» Instructions to follow
All entries are to be transcribed verbatim, but images are not carried over.

» Data excerpts

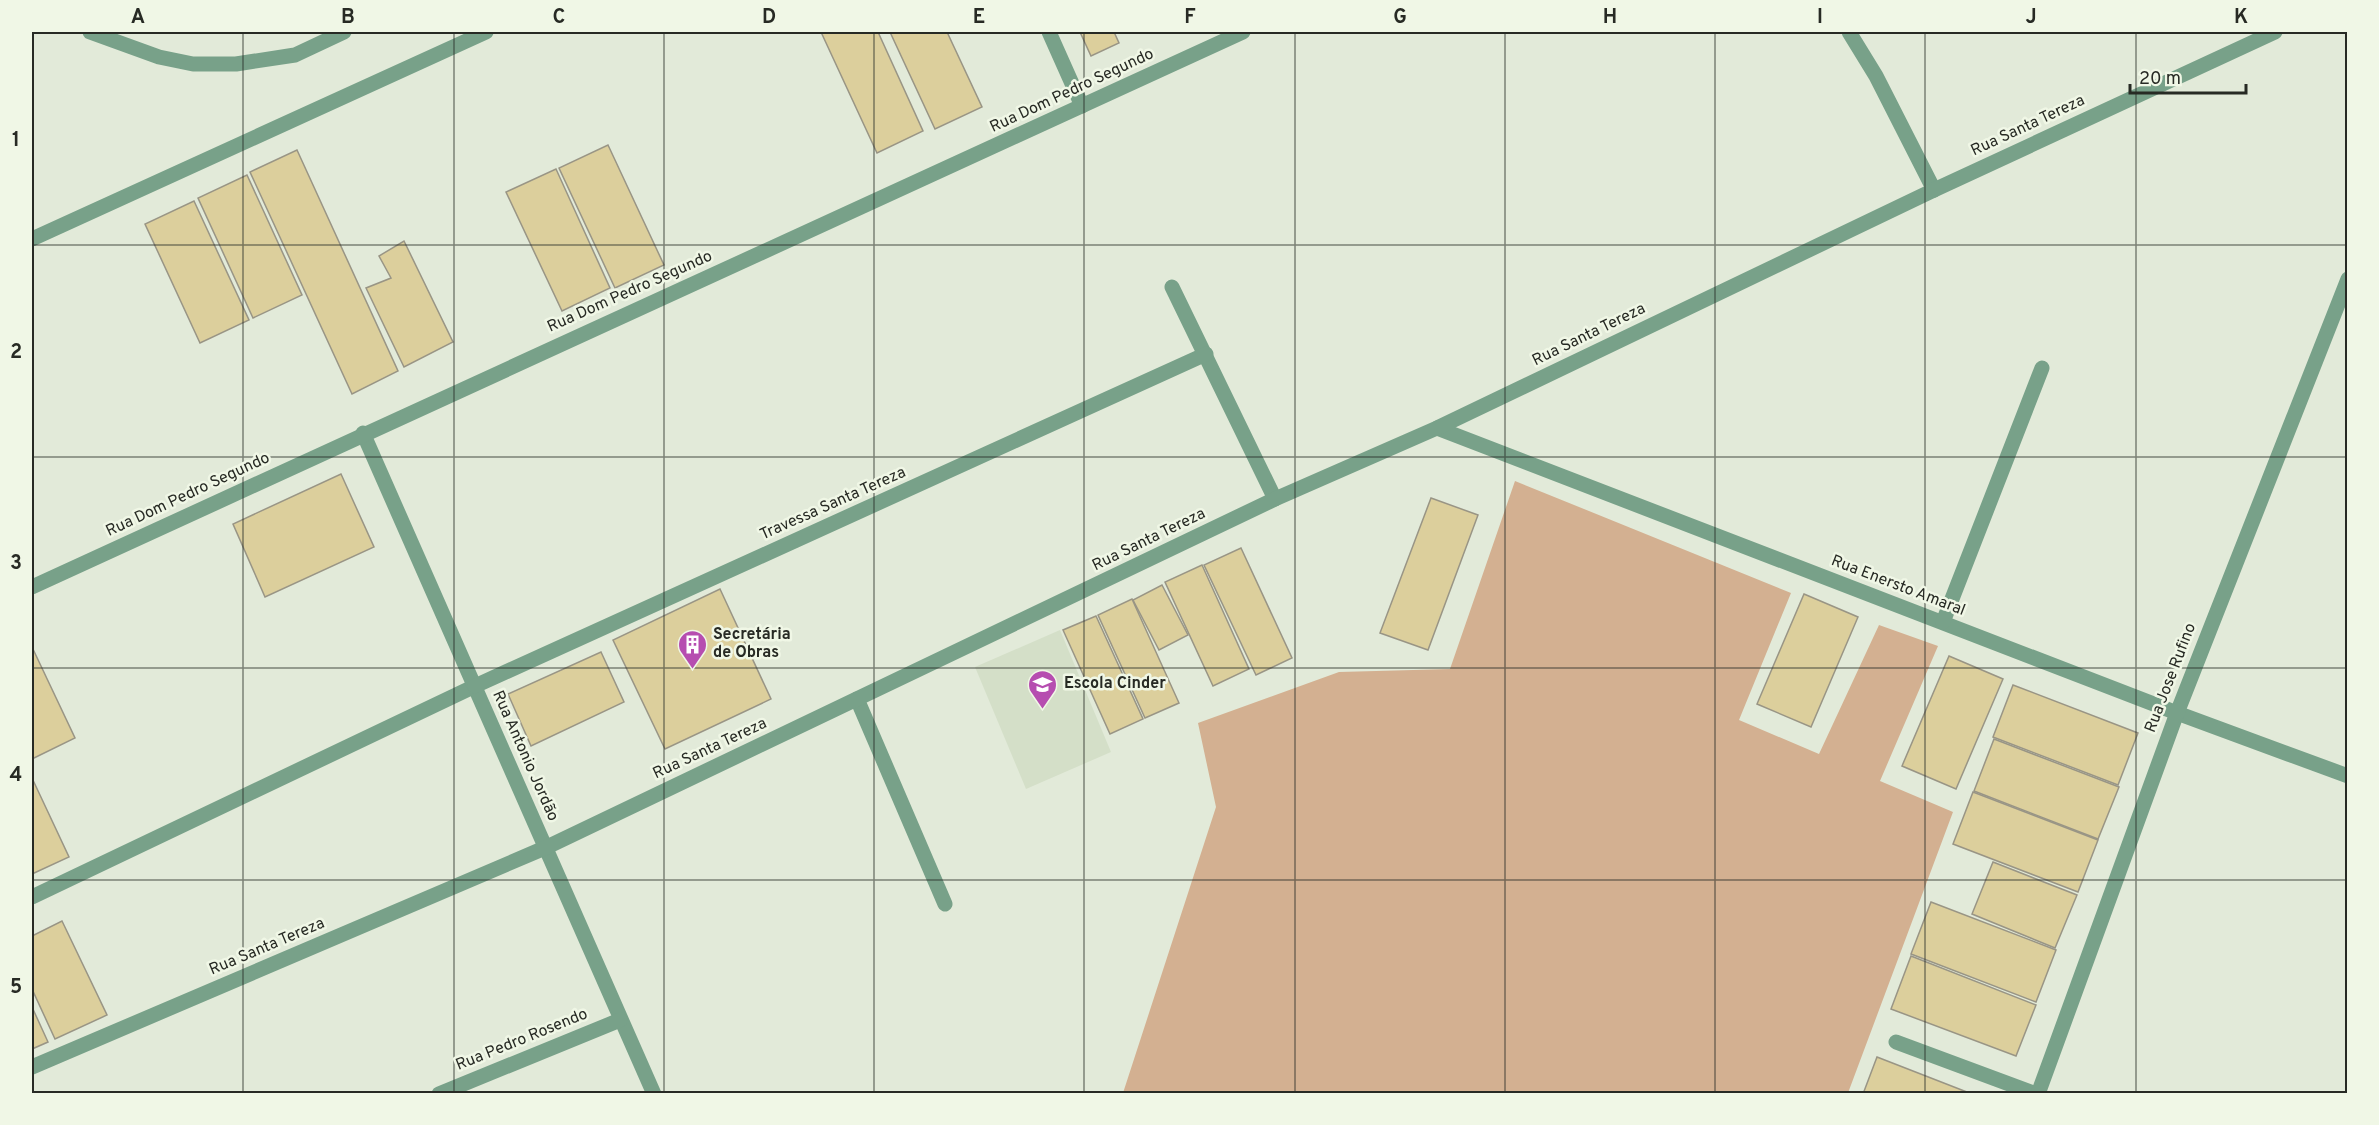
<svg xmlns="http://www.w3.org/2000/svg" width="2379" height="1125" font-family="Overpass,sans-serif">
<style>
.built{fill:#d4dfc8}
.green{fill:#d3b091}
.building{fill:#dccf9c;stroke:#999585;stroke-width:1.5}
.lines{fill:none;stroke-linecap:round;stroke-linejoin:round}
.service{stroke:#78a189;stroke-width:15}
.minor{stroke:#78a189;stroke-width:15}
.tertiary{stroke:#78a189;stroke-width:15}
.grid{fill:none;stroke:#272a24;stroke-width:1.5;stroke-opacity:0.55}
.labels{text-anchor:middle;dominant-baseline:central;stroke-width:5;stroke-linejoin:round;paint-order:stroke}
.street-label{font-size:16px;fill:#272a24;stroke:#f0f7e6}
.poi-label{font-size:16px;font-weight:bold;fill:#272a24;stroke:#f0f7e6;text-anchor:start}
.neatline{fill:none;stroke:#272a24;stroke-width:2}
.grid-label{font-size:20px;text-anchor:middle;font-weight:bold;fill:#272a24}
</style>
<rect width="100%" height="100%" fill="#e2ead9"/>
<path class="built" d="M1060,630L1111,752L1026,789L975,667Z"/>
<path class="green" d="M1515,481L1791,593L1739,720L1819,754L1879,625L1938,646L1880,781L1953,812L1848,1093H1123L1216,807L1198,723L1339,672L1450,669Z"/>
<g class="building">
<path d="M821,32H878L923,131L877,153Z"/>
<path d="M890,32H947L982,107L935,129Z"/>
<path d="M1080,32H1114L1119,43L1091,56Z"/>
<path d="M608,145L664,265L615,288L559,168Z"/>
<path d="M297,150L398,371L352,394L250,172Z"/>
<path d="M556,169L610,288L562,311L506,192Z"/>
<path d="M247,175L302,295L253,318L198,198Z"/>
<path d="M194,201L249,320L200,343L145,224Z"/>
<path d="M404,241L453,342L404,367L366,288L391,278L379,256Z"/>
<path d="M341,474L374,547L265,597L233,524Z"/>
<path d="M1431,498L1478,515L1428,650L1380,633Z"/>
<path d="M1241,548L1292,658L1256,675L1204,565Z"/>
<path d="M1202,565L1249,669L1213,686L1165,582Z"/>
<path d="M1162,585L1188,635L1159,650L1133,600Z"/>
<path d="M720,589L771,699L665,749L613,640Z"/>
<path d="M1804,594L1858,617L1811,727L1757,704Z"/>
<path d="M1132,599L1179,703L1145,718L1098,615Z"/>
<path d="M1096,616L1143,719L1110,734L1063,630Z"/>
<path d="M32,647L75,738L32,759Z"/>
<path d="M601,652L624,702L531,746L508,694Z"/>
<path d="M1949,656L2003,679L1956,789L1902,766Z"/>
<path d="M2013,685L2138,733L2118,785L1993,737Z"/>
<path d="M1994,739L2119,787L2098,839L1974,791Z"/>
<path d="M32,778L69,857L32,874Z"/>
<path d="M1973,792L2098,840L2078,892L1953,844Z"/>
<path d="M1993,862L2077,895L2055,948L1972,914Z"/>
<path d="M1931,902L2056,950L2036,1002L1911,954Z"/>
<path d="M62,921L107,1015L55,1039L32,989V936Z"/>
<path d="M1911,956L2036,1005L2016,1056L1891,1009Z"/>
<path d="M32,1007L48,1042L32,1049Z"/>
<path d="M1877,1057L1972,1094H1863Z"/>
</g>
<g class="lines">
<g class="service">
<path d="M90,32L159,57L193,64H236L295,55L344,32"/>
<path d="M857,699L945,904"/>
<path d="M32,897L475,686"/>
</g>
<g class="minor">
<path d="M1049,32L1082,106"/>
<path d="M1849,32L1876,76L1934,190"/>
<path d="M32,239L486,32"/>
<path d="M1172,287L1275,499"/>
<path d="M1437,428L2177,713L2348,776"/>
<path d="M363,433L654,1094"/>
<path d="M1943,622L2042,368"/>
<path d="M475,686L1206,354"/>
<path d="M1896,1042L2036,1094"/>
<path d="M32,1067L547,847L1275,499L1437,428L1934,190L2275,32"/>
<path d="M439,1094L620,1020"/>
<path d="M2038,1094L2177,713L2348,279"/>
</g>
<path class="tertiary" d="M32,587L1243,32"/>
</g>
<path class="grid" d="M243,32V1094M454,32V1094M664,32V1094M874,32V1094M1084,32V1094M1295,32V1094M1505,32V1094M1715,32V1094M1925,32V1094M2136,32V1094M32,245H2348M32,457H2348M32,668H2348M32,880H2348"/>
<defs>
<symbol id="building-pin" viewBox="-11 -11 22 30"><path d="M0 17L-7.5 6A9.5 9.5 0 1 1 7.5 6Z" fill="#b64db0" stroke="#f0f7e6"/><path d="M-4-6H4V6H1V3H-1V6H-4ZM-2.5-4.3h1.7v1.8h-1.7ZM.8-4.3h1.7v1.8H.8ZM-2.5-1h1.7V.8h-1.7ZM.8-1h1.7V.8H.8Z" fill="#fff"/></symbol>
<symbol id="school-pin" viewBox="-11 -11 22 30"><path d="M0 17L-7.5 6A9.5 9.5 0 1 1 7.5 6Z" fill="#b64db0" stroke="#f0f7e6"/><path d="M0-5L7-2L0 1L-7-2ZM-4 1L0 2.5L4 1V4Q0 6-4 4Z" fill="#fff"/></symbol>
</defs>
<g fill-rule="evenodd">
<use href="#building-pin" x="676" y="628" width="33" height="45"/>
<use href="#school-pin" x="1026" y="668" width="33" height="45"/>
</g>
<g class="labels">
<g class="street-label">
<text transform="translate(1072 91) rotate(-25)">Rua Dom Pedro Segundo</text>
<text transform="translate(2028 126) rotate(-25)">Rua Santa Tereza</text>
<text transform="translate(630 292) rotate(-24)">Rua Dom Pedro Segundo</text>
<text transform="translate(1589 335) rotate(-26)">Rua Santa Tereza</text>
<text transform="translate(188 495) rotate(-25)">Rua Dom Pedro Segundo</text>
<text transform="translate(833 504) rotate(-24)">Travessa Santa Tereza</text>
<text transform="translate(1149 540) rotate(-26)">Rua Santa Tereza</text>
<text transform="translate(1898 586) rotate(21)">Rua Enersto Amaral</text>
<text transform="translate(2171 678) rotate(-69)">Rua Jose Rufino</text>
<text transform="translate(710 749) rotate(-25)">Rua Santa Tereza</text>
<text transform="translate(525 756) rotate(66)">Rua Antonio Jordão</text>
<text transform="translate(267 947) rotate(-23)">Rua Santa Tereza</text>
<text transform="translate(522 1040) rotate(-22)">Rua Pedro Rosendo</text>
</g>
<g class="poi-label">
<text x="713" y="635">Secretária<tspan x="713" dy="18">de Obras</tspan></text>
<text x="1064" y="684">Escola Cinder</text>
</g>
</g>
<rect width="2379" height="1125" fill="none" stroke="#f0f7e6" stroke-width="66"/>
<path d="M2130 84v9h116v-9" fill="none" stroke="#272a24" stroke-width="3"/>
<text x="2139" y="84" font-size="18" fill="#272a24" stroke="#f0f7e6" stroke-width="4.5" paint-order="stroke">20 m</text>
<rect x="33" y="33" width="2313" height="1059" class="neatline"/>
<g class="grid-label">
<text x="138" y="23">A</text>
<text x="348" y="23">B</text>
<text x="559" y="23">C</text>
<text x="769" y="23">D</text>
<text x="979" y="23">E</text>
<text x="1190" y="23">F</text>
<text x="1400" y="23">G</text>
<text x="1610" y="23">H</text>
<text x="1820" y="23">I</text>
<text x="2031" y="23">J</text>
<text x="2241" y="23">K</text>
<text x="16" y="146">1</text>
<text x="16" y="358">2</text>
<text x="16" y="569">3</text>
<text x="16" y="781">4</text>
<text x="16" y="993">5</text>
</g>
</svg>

» Final answer
<svg xmlns="http://www.w3.org/2000/svg" width="2379" height="1125" font-family="Overpass,sans-serif">
<style>
.built{fill:#d4dfc8}
.green{fill:#d3b091}
.building{fill:#dccf9c;stroke:#999585;stroke-width:1.5}
.lines{fill:none;stroke-linecap:round;stroke-linejoin:round}
.service{stroke:#78a189;stroke-width:15}
.minor{stroke:#78a189;stroke-width:15}
.tertiary{stroke:#78a189;stroke-width:15}
.grid{fill:none;stroke:#272a24;stroke-width:1.5;stroke-opacity:0.55}
.labels{text-anchor:middle;dominant-baseline:central;stroke-width:5;stroke-linejoin:round;paint-order:stroke}
.street-label{font-size:16px;fill:#272a24;stroke:#f0f7e6}
.poi-label{font-size:16px;font-weight:bold;fill:#272a24;stroke:#f0f7e6;text-anchor:start}
.neatline{fill:none;stroke:#272a24;stroke-width:2}
.grid-label{font-size:20px;text-anchor:middle;font-weight:bold;fill:#272a24}
</style>
<rect width="100%" height="100%" fill="#e2ead9"/>
<path class="built" d="M1060,630L1111,752L1026,789L975,667Z"/>
<path class="green" d="M1515,481L1791,593L1739,720L1819,754L1879,625L1938,646L1880,781L1953,812L1848,1093H1123L1216,807L1198,723L1339,672L1450,669Z"/>
<g class="building">
<path d="M821,32H878L923,131L877,153Z"/>
<path d="M890,32H947L982,107L935,129Z"/>
<path d="M1080,32H1114L1119,43L1091,56Z"/>
<path d="M608,145L664,265L615,288L559,168Z"/>
<path d="M297,150L398,371L352,394L250,172Z"/>
<path d="M556,169L610,288L562,311L506,192Z"/>
<path d="M247,175L302,295L253,318L198,198Z"/>
<path d="M194,201L249,320L200,343L145,224Z"/>
<path d="M404,241L453,342L404,367L366,288L391,278L379,256Z"/>
<path d="M341,474L374,547L265,597L233,524Z"/>
<path d="M1431,498L1478,515L1428,650L1380,633Z"/>
<path d="M1241,548L1292,658L1256,675L1204,565Z"/>
<path d="M1202,565L1249,669L1213,686L1165,582Z"/>
<path d="M1162,585L1188,635L1159,650L1133,600Z"/>
<path d="M720,589L771,699L665,749L613,640Z"/>
<path d="M1804,594L1858,617L1811,727L1757,704Z"/>
<path d="M1132,599L1179,703L1145,718L1098,615Z"/>
<path d="M1096,616L1143,719L1110,734L1063,630Z"/>
<path d="M32,647L75,738L32,759Z"/>
<path d="M601,652L624,702L531,746L508,694Z"/>
<path d="M1949,656L2003,679L1956,789L1902,766Z"/>
<path d="M2013,685L2138,733L2118,785L1993,737Z"/>
<path d="M1994,739L2119,787L2098,839L1974,791Z"/>
<path d="M32,778L69,857L32,874Z"/>
<path d="M1973,792L2098,840L2078,892L1953,844Z"/>
<path d="M1993,862L2077,895L2055,948L1972,914Z"/>
<path d="M1931,902L2056,950L2036,1002L1911,954Z"/>
<path d="M62,921L107,1015L55,1039L32,989V936Z"/>
<path d="M1911,956L2036,1005L2016,1056L1891,1009Z"/>
<path d="M32,1007L48,1042L32,1049Z"/>
<path d="M1877,1057L1972,1094H1863Z"/>
</g>
<g class="lines">
<g class="service">
<path d="M90,32L159,57L193,64H236L295,55L344,32"/>
<path d="M857,699L945,904"/>
<path d="M32,897L475,686"/>
</g>
<g class="minor">
<path d="M1049,32L1082,106"/>
<path d="M1849,32L1876,76L1934,190"/>
<path d="M32,239L486,32"/>
<path d="M1172,287L1275,499"/>
<path d="M1437,428L2177,713L2348,776"/>
<path d="M363,433L654,1094"/>
<path d="M1943,622L2042,368"/>
<path d="M475,686L1206,354"/>
<path d="M1896,1042L2036,1094"/>
<path d="M32,1067L547,847L1275,499L1437,428L1934,190L2275,32"/>
<path d="M439,1094L620,1020"/>
<path d="M2038,1094L2177,713L2348,279"/>
</g>
<path class="tertiary" d="M32,587L1243,32"/>
</g>
<path class="grid" d="M243,32V1094M454,32V1094M664,32V1094M874,32V1094M1084,32V1094M1295,32V1094M1505,32V1094M1715,32V1094M1925,32V1094M2136,32V1094M32,245H2348M32,457H2348M32,668H2348M32,880H2348"/>
<defs>
<symbol id="building-pin" viewBox="-11 -11 22 30"><path d="M0 17L-7.5 6A9.5 9.5 0 1 1 7.5 6Z" fill="#b64db0" stroke="#f0f7e6"/><path d="M-4-6H4V6H1V3H-1V6H-4ZM-2.5-4.3h1.7v1.8h-1.7ZM.8-4.3h1.7v1.8H.8ZM-2.5-1h1.7V.8h-1.7ZM.8-1h1.7V.8H.8Z" fill="#fff"/></symbol>
<symbol id="school-pin" viewBox="-11 -11 22 30"><path d="M0 17L-7.5 6A9.5 9.5 0 1 1 7.5 6Z" fill="#b64db0" stroke="#f0f7e6"/><path d="M0-5L7-2L0 1L-7-2ZM-4 1L0 2.5L4 1V4Q0 6-4 4Z" fill="#fff"/></symbol>
</defs>
<g fill-rule="evenodd">
<use href="#building-pin" x="676" y="628" width="33" height="45"/>
<use href="#school-pin" x="1026" y="668" width="33" height="45"/>
</g>
<g class="labels">
<g class="street-label">
<text transform="translate(1072 91) rotate(-25)">Rua Dom Pedro Segundo</text>
<text transform="translate(2028 126) rotate(-25)">Rua Santa Tereza</text>
<text transform="translate(630 292) rotate(-24)">Rua Dom Pedro Segundo</text>
<text transform="translate(1589 335) rotate(-26)">Rua Santa Tereza</text>
<text transform="translate(188 495) rotate(-25)">Rua Dom Pedro Segundo</text>
<text transform="translate(833 504) rotate(-24)">Travessa Santa Tereza</text>
<text transform="translate(1149 540) rotate(-26)">Rua Santa Tereza</text>
<text transform="translate(1898 586) rotate(21)">Rua Enersto Amaral</text>
<text transform="translate(2171 678) rotate(-69)">Rua Jose Rufino</text>
<text transform="translate(710 749) rotate(-25)">Rua Santa Tereza</text>
<text transform="translate(525 756) rotate(66)">Rua Antonio Jordão</text>
<text transform="translate(267 947) rotate(-23)">Rua Santa Tereza</text>
<text transform="translate(522 1040) rotate(-22)">Rua Pedro Rosendo</text>
</g>
<g class="poi-label">
<text x="713" y="635">Secretária<tspan x="713" dy="18">de Obras</tspan></text>
<text x="1064" y="684">Escola Cinder</text>
</g>
</g>
<rect width="2379" height="1125" fill="none" stroke="#f0f7e6" stroke-width="66"/>
<path d="M2130 84v9h116v-9" fill="none" stroke="#272a24" stroke-width="3"/>
<text x="2139" y="84" font-size="18" fill="#272a24" stroke="#f0f7e6" stroke-width="4.5" paint-order="stroke">20 m</text>
<rect x="33" y="33" width="2313" height="1059" class="neatline"/>
<g class="grid-label">
<text x="138" y="23">A</text>
<text x="348" y="23">B</text>
<text x="559" y="23">C</text>
<text x="769" y="23">D</text>
<text x="979" y="23">E</text>
<text x="1190" y="23">F</text>
<text x="1400" y="23">G</text>
<text x="1610" y="23">H</text>
<text x="1820" y="23">I</text>
<text x="2031" y="23">J</text>
<text x="2241" y="23">K</text>
<text x="16" y="146">1</text>
<text x="16" y="358">2</text>
<text x="16" y="569">3</text>
<text x="16" y="781">4</text>
<text x="16" y="993">5</text>
</g>
</svg>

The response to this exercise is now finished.